I was kidding, of course. In celebration of my aunt Cori Bargmann’s Kavli Prize in neuroscience, my lucky family got to travel to the Scandinavian country for a few days.

But I digress. Back to the Stave Church, where I was gazing up at the imposing oak walls, admiring the painstakingly crafted patterns on its roof. I drew a deep breath and smelled faint hints of old incense.

The atmosphere seemed to transport me back in time. I closed my eyes.

And suddenly, I was jolted back to consciousness. By a single, deep-throated, piercing whinny.

My eyes flew open, and I smiled in delight at the familiar sound. Music to my ears.

After hurrying down a wooded trail and along a dirt path, I encountered a small fenced-in pasture — and saw a tall bay draft horse standing near its edge.

He swung his head around and looked in my direction. His forelock spilled out over his entire forehead, rendering both of his eyes hardly visible.

He was wary at first. He raised his head and eyed me, regarding my outstretched fingers as a possible afternoon snack. But after a sniff or two, he dropped his muzzle into my hands and accepted my head rub placidly, sighing in relief.

I only bid him goodbye after my hands were sufficiently blackened with horse hair and dirt.

Even on these non-equine adventures, it seems to be an uncanny ability of mine to find a horse anyway.

During my senior year of high school, I studied abroad for a month in Grenoble, an urban area nestled in the Alps in southern France.

Over half a million residents and as many ski resorts as Pinehurst has golf courses. And for the first two weeks, not a horse in sight.

But on a run one day through a residential neighborhood outside the city, the fates struck — I came across three fat and fluffy ponies, probably Connemaras, grazing some distance away.

Enticing them to leave their grassy feast ended up being an impossible task. But on a return trip up the hill several days later, I caught one of the mares lurking near the fence, and I paused to feed her an apple slice before continuing my jog.

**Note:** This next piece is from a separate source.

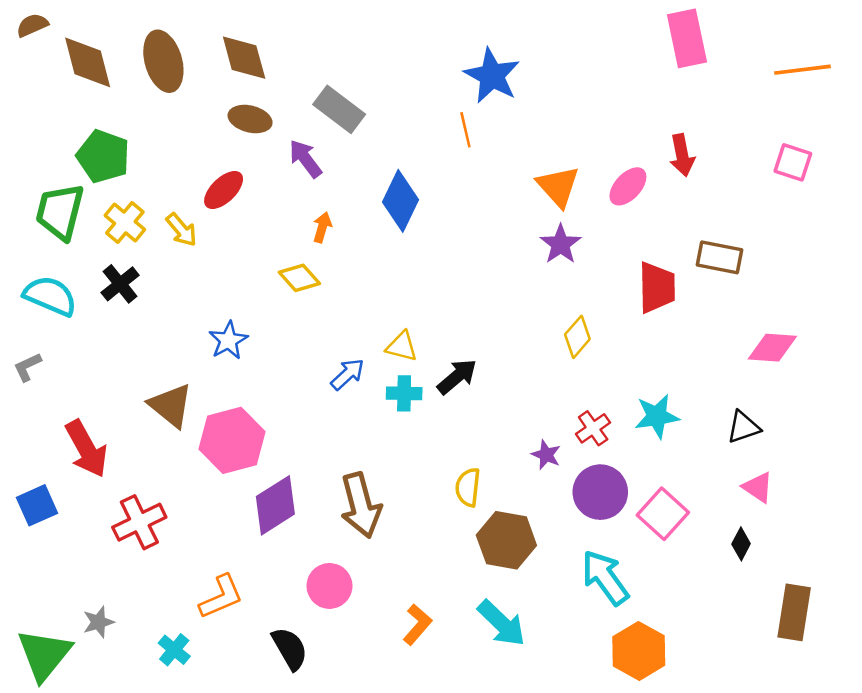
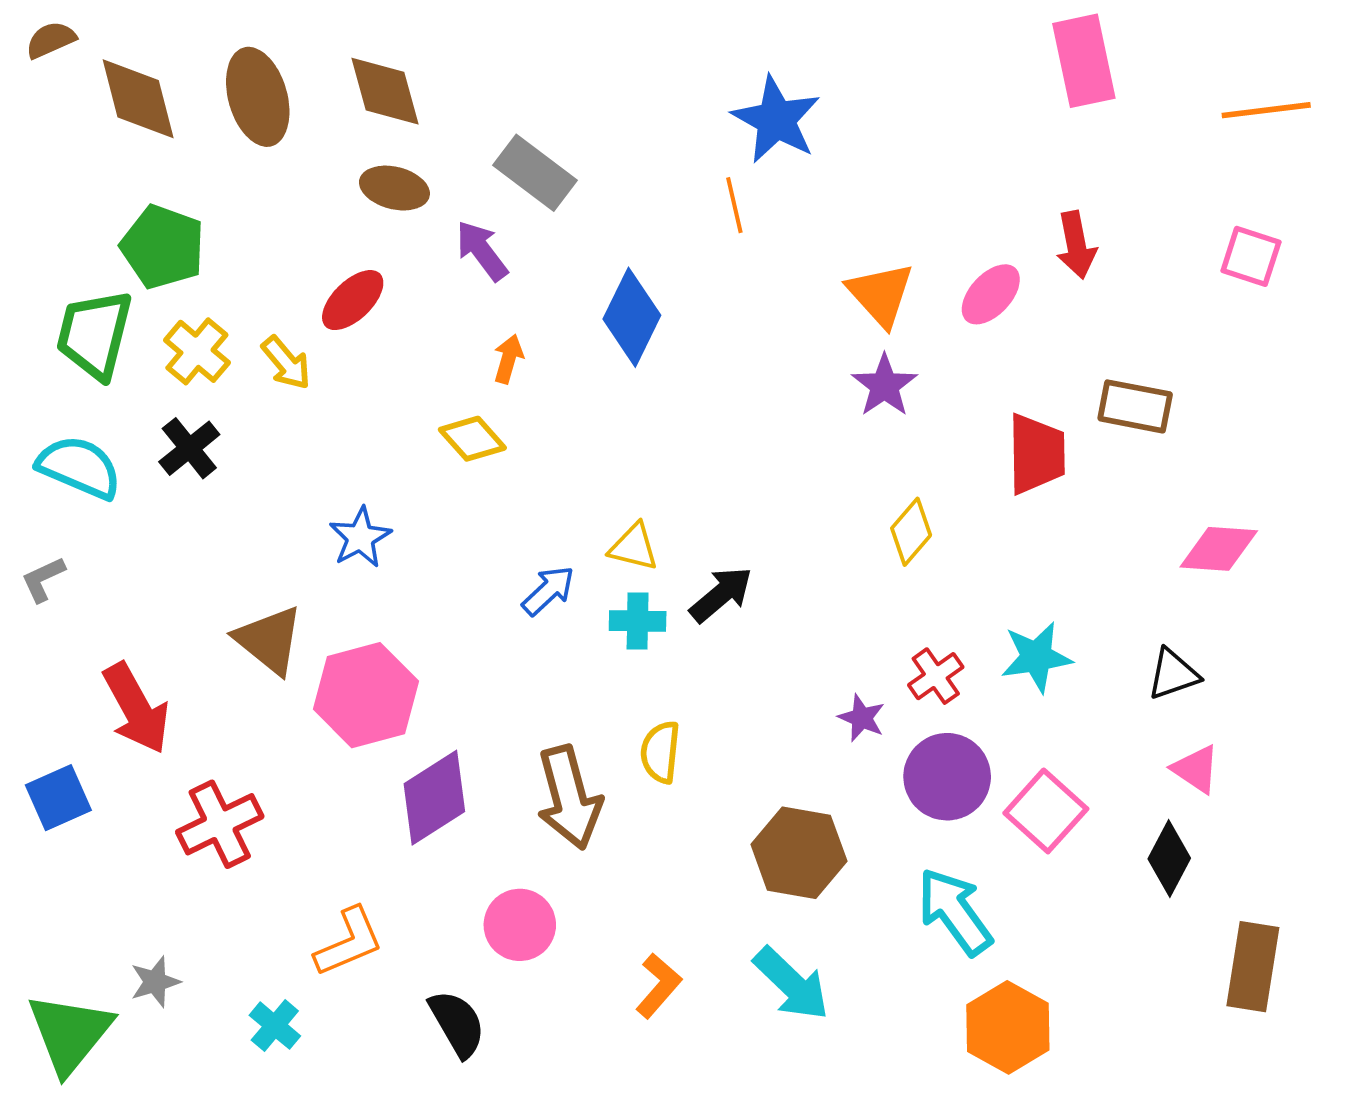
yellow semicircle: (468, 487) -> (660, 752), moved
black diamond: (741, 544) -> (1169, 858), size x1.4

It happened again on our family vacation in summer 2011. While walking around Schloss Nordkirchen in Westphalia, Germany, I saw a herd of horses in front of the park’s castle.

A sign on the fence in German probably said something along the lines of “no one is permitted beyond this fence,” and my parents, sensing my intentions, warned, “Sarah, don’t do this.”

Naturally, 17-year-old rebel that I was, I shrugged, ducked between the fence slats and strode confidently towards the herd. If need be, I would play the dumb-American-can’t-read-German card. Easy.

The horses swarmed me, and I petted two noses at once, working my way around the circle. I looked back towards the fence. Dad was shaking his head.

My ballet flats and new sweater were muddied within a minute. But after nearly three weeks removed from the barn, I was basking in the glorious aromas of pastureland and fresh manure.

Attempts to remove me from horses for extended periods of time have proved largely futile. I guess my equestrian ways are just meant to be.